É verdade que qualquer militante dessas organizações pode alegar, “ex post facto”, que não aprovava pessoalmente ou que ignorava os feitos dos regimes idolatrados por seus partidos. Mas ambas essas coisas foram também alegadas pelos criminosos de Nuremberg, e hoje é consenso mundial que se tratava apenas de desculpas esfarrapadas.

Também não custa nada o sujeito alegar que os tempos mudaram, que isso de maoísmo é coisa do passado, que a guerra fria terminou e que ele próprio já não é o mesmo de antigamente.
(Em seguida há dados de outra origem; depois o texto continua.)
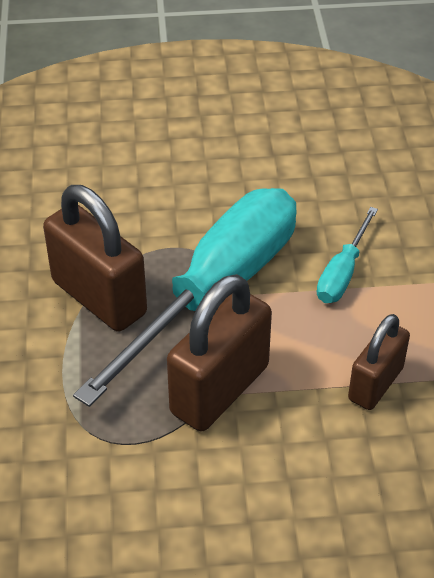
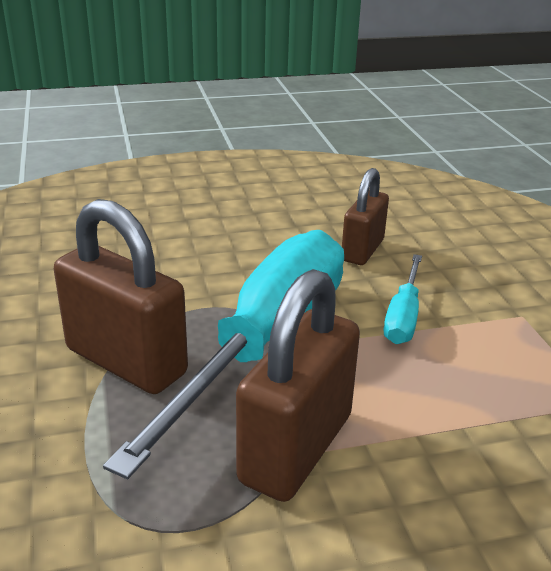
camera: 10 degrees left, 15 degrees down
brown padlock [348,314,410,410] -> brown padlock moved to [342,168,389,265]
Aliás até os sucessores de Mao no governo da China dizem isso.

Mas a sinceridade dessas alegações pode ser medida — e desmentida — da maneira mais simples: basta averiguar se o inocente tardio mudou ao menos de discurso quanto à guerra do Vietnã: se continua a se fazer de “pomba” contra os “falcões” de Washington (como então se rotulavam as facções anti-americana e pró-americana), se continua a celebrar a campanha anti-EUA como uma epopéia da bondade humana, se não reconhece e não deplora as conseqüências catastróficas da retirada das tropas americanas, se continua enfim a legitimar ou a louvar as ações que resultaram no mais previsível e evitável genocídio de todos os tempos, então, além de cúmplice moral do crime, o sujeito é também um mentiroso, um fingido e salafrário que deveria ser expulso da vida pública a pontapés.

Os partidos “de direita”, se o fossem de verdade, teriam a estrita obrigação de alertar o povo quanto a essas coisas. Mas não o fizeram nem o farão. Oportunismo, covardia e desejo servil de agradar a esquerda triunfante são, no fundo, todo o código moral desses partidos, feitos da substância gosmenta das amebas e das lesmas.